I'm reading this book How to Read and Do Proofs. In "Preface to the Student" and "Preface to the Instructor", the author claims to keep the material simple and easy to be followed by students. I was so exciting until I have reached to this example
Suppose, for example, that your friend made the statement, If $\underbrace{\text{you study hard}}_{A}$, then $\underbrace{\text{you will get a good grade}}_{B}$. To determine when this statement “A implies B” is false, ask yourself in which of the four foregoing cases you would be willing to call your friend a liar. In the first case—that is, when you study hard (A is true) and you get a good grade (B is true)—your friend has told the truth. In the second case, you studied hard, and yet you did not get a good grade, as your friend said you would. Here your friend has not told the truth. In cases 3 and 4, you did not study hard. You would not want to call your friend a liar in these cases because your friend said that something would happen only when you did study hard.

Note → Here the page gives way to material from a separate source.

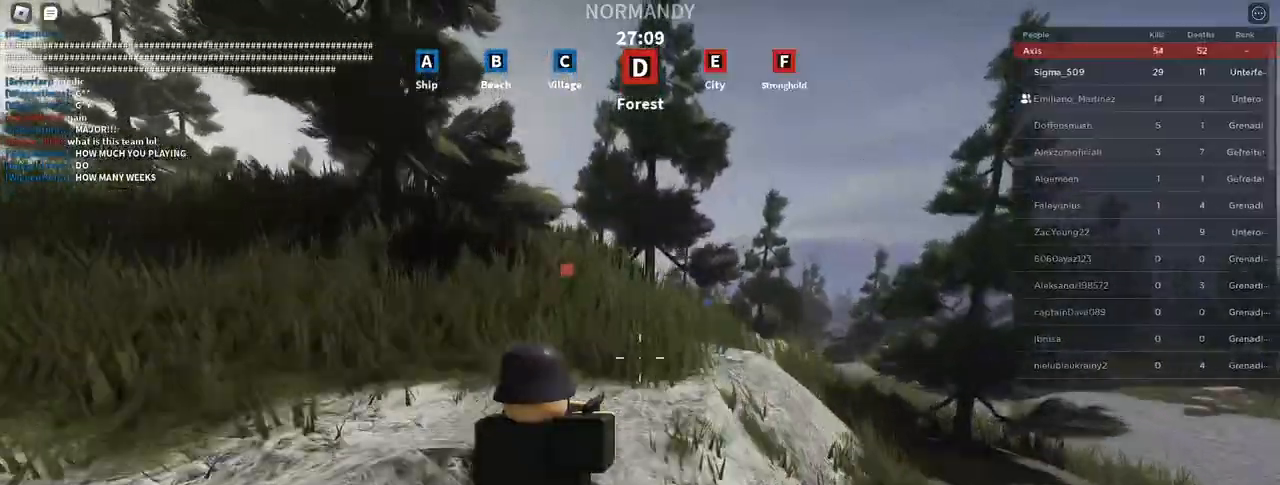
{"keys": ["shift", "space", "w"], "mouse": ["wheel"], "events": [[500, "mouse_wheel", "down"]]}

Now cases 1 and 2 are clear but I didn't understand why cases 3 and 4 are true? To me at least cases 3 and 4 are unknown or there is no conclusion we can draw from the given info. Can anyone explain to me what does the author mean by the following sentence
You would not want to call your friend a liar in these cases because your friend said that something would happen only when you did study hard.

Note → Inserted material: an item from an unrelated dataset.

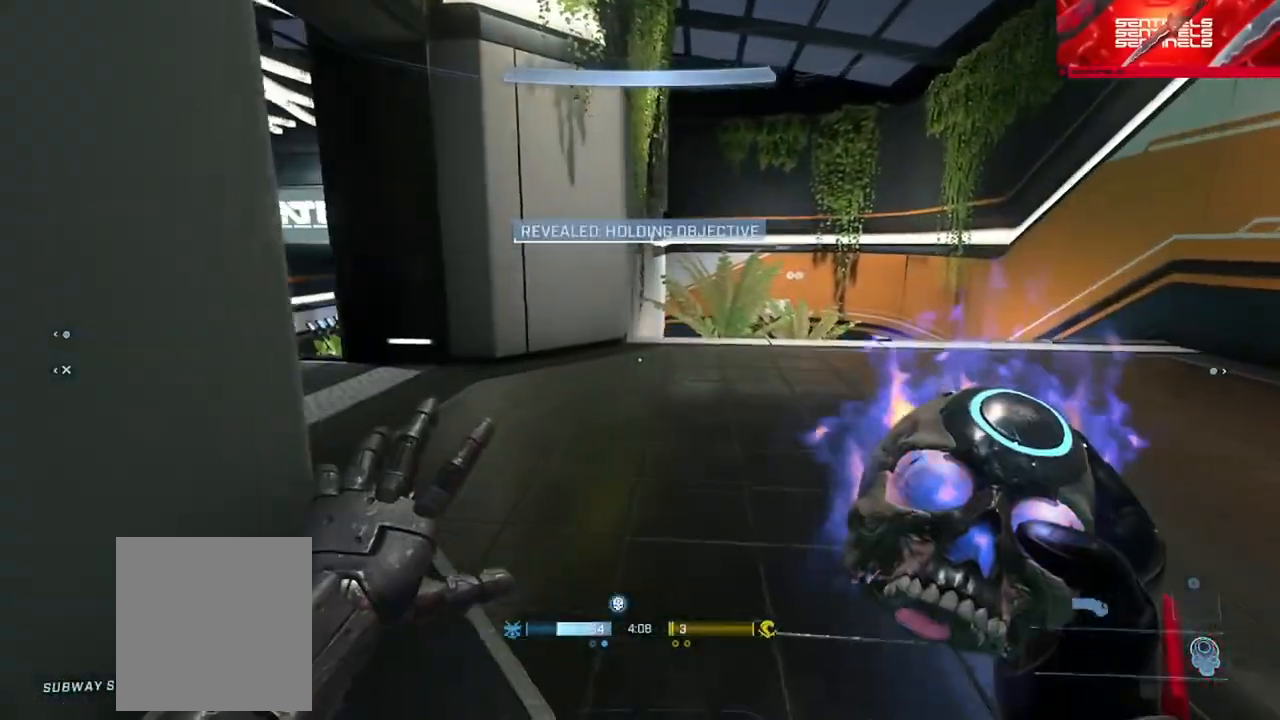
Gameplay with a controller (Xbox layout); each line is a JSON object with the inputs held at the frame after it. "events" lists button and stick changes between this image and that frame as [ms after this image, input, new state], when the widget could be followed in between.
{"buttons": [], "left_stick": "up-right", "right_stick": "left", "events": [[334, "right_stick", "left"], [501, "left_stick", "up-right"]]}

The idea is that $A\rightarrow B$ is automatically true when $A$ is false, regardless of the truth value of $B$.
For this specific example, the friend didn't say anything about what would happen should you not study hard, only when you did study hard, so you can't say that he lied.
Another example that might make this a little more clear is this: "If the traffic signal turns green, then the cars will go." We wouldn't say that this statement is false if we'd only encountered the situations in which the traffic signal hadn't turned green, since it only talks about when the signal is green, and not any other situation.